By the time Valentine returned to his office, Sox general manager Ben Cherington was waiting for another solemn conversation before the team left for the airport and the start of a 10-game road trip.

“It’s pretty rough right now,” second baseman Dustin Pedroia said as he zipped up his travel bag. “We can’t keep playing like this.”

The story Wednesday revolved around two decisions Valentine made that cost his team the game.

Down, 6-3, in the fifth inning, the Sox scored twice to get within a run. Carl Crawford tripled and scored on a double by Adrian Gonzalez. A passed ball eventually scored Gonzalez.

Red Sox starter Josh Beckett had pitched horrendously to that point and appeared spent after missing seven days with a sore lower back. But he was sent back to the mound for the sixth inning.

Valentine said that decision was influenced by his worn-out bullpen. He had only three relievers available and wanted Beckett to give him one more inning. The bottom of the Texas order was up.

But David Murphy singled before Geovany Soto drove a fastball over the wall in left-center for his first homer with the Rangers. When Valentine came out of the dugout to get Beckett, the crowd of 37,716 booed him. Then they booed Beckett as he walked off. The lung capacity of Sox fans must be increasing by the day.

Beckett allowed eight runs on eight hits, three of them home runs. He has two victories at Fenway all season, none since May 15.

“It’s tough,” said Beckett. “It’d be a lot better if we were winning two out of every three games. That’s what makes it tough. These are the guys I’ve got to come to work with every day.”

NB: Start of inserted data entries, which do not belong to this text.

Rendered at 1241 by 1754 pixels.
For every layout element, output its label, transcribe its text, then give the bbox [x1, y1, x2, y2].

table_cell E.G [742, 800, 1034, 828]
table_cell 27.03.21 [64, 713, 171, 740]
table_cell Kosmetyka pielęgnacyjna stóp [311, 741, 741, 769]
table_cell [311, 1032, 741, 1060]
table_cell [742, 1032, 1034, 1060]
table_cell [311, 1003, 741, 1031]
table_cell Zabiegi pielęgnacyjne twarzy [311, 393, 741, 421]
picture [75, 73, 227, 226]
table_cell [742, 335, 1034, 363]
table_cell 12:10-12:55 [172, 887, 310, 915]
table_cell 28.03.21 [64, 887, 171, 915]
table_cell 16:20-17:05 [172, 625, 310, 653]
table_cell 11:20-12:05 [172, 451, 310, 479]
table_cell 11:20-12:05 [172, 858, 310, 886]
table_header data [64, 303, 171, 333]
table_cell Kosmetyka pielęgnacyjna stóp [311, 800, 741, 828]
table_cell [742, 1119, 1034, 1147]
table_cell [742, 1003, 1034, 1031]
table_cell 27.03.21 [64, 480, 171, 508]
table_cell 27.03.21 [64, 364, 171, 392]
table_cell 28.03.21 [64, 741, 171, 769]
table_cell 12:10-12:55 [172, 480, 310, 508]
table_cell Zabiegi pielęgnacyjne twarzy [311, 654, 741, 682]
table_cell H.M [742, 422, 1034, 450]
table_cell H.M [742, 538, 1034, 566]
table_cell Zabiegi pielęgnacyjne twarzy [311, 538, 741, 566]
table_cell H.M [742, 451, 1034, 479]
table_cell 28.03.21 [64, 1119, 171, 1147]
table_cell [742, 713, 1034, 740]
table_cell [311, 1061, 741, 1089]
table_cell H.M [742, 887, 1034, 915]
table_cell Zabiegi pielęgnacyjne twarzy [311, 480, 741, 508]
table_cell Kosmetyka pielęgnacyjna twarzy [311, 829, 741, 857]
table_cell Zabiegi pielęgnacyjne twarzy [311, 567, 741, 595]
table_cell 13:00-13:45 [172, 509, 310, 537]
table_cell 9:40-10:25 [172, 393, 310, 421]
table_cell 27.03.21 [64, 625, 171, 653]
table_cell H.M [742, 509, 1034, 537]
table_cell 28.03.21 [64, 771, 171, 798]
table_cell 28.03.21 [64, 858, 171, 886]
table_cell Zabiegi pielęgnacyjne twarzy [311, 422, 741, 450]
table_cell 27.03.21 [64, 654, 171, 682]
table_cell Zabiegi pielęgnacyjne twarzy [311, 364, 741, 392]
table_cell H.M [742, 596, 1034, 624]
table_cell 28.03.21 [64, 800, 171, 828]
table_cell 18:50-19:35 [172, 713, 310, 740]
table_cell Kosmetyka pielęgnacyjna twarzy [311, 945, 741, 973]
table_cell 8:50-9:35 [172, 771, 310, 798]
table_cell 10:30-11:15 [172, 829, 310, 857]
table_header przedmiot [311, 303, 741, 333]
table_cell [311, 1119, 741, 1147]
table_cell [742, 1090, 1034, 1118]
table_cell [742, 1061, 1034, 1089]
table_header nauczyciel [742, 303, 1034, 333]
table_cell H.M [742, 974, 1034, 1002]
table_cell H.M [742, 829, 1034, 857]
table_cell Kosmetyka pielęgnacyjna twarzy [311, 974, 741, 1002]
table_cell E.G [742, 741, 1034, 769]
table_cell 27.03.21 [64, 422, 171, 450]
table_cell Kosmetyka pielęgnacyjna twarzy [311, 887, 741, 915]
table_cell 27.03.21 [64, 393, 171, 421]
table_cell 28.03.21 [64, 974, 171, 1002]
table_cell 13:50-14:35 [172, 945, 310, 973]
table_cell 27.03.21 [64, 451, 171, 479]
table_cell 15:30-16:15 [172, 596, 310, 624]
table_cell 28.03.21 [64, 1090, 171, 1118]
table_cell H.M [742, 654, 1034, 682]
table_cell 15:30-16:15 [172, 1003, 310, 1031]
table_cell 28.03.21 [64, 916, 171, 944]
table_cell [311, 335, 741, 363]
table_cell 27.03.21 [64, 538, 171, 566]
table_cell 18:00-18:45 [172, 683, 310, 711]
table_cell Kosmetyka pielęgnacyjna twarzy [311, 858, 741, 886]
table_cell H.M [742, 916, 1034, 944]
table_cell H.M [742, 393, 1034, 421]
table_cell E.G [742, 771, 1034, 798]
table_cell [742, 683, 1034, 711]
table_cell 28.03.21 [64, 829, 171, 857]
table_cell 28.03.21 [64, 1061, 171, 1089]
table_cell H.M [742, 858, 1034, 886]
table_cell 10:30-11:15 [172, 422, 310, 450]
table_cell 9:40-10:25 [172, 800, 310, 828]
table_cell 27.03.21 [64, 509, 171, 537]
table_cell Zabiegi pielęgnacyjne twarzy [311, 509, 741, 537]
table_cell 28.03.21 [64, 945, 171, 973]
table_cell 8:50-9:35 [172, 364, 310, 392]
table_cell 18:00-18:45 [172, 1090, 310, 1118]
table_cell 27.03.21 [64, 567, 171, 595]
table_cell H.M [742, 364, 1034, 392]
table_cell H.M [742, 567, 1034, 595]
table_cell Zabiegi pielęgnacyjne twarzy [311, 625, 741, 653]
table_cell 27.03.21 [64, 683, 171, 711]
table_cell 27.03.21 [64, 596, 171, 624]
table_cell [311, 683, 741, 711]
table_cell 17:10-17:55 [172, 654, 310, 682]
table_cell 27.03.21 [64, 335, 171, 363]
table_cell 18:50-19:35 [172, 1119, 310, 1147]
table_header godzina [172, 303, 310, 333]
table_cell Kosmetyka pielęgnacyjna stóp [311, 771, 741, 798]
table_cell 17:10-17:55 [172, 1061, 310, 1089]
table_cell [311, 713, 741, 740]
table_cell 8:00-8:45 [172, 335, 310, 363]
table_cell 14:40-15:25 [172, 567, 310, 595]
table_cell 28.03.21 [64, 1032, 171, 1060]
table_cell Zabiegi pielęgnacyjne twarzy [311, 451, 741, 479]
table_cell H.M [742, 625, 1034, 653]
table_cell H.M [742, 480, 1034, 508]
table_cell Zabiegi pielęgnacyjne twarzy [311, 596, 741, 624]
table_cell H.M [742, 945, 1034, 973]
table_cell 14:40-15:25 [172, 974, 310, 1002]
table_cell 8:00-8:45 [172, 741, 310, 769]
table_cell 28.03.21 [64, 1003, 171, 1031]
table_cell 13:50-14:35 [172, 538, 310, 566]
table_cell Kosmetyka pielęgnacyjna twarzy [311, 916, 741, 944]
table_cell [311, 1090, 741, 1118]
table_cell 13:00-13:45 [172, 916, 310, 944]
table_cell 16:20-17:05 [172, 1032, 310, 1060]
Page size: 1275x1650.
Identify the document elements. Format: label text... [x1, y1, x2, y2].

Down, 9-5, the Sox punched back. Pedroia singled off reliever Roy Oswalt to lead off the bottom of the seventh inning and scored on a double by Gonzalez. After Cody Ross drew a walk, Will Middlebrooks hit his second three-run homer in as many games, a shot off the middle billboard above the Monster Seats.

“He started me with two curveballs, two slow curveballs,’’ said Middlebrooks. “After the swing at the second one, I figured he’d try to blow a fastball by me up a little bit. He just didn’t quite get it as high as he wanted to.”

The rookie has 15 home runs in his first 73 games. To put that in some perspective, Ted Williams had 15 homers in his first 73 games in 1939.

“Something special there,” Ross said.

Clayton Mortensen, summoned from Triple A Pawtucket earlier in the day, had already pitched three innings but went back out for the ninth against the heart of the Texas order in a 9-9 game.

Valentine had closer Alfredo Aceves available but stayed with Mortensen.

Elvis Andrus walked on five pitches, bringing up Josh Hamilton. He was 5 for 12 in the series to that point, but Mortensen stayed in.

“I was going to see if we could get Clay to get Hamilton to swing at something out of the zone, which he has those pitches and [Hamilton] is an aggressive hitter,” said Valentine. “Didn’t work.”

Hamilton singled to right and Andrus went to third. Aceves was finally called in and Adrian Beltre delivered a sacrifice fly. Of the 15 runners Aceves has inherited, seven have scored.

The only other reliever the Red Sox had, Valentine said, was lefty Andrew Miller. Valentine was trying to save somebody for the possibility of extra innings.

“Everybody else was basically shut down today,” he said.

The Sox got a one-out double from Ross in the ninth against Texas closer Joe Nathan. But the righthander went to his slider against Middlebrooks and Ryan Lavarnway, striking them out on seven pitches.

The Red Sox are little more than a speed bump for the Rangers. Texas is 25-12 against the Sox since the start of the 2009 season, 11-6 at Fenway. The Rangers have won 13 of the last 22 games between the teams.

“Any loss at this point is tough,” Pedroia said. “We’re fighting. We’re playing hard. It’s not for a lack of effort. We just need to find a way at the end to score some runs.”

The Sox were 4-6 on the homestand, dropping five of the last seven games, and fell to 29-34 at Fenway.

On a day when Crawford, Pedroia, Gonzalez, Ross, and Middlebrooks accounted for 8 runs, 10 hits, and 8 RBIs, the Sox lost again.

“I don’t think it’s deflating,” said Valentine, whose expression belied his words. “I think the offense feels good when they’re scoring runs. They think they’re swinging the bats well and that they can come back.”

Ross, who was 3 for 4 with a homer, tried to find something good to say.

“Hopefully we can go on the road and play better,” he said. “We have four in Cleveland, three in Baltimore and three in New York. It’s got to start tomorrow. We can’t look too far ahead.”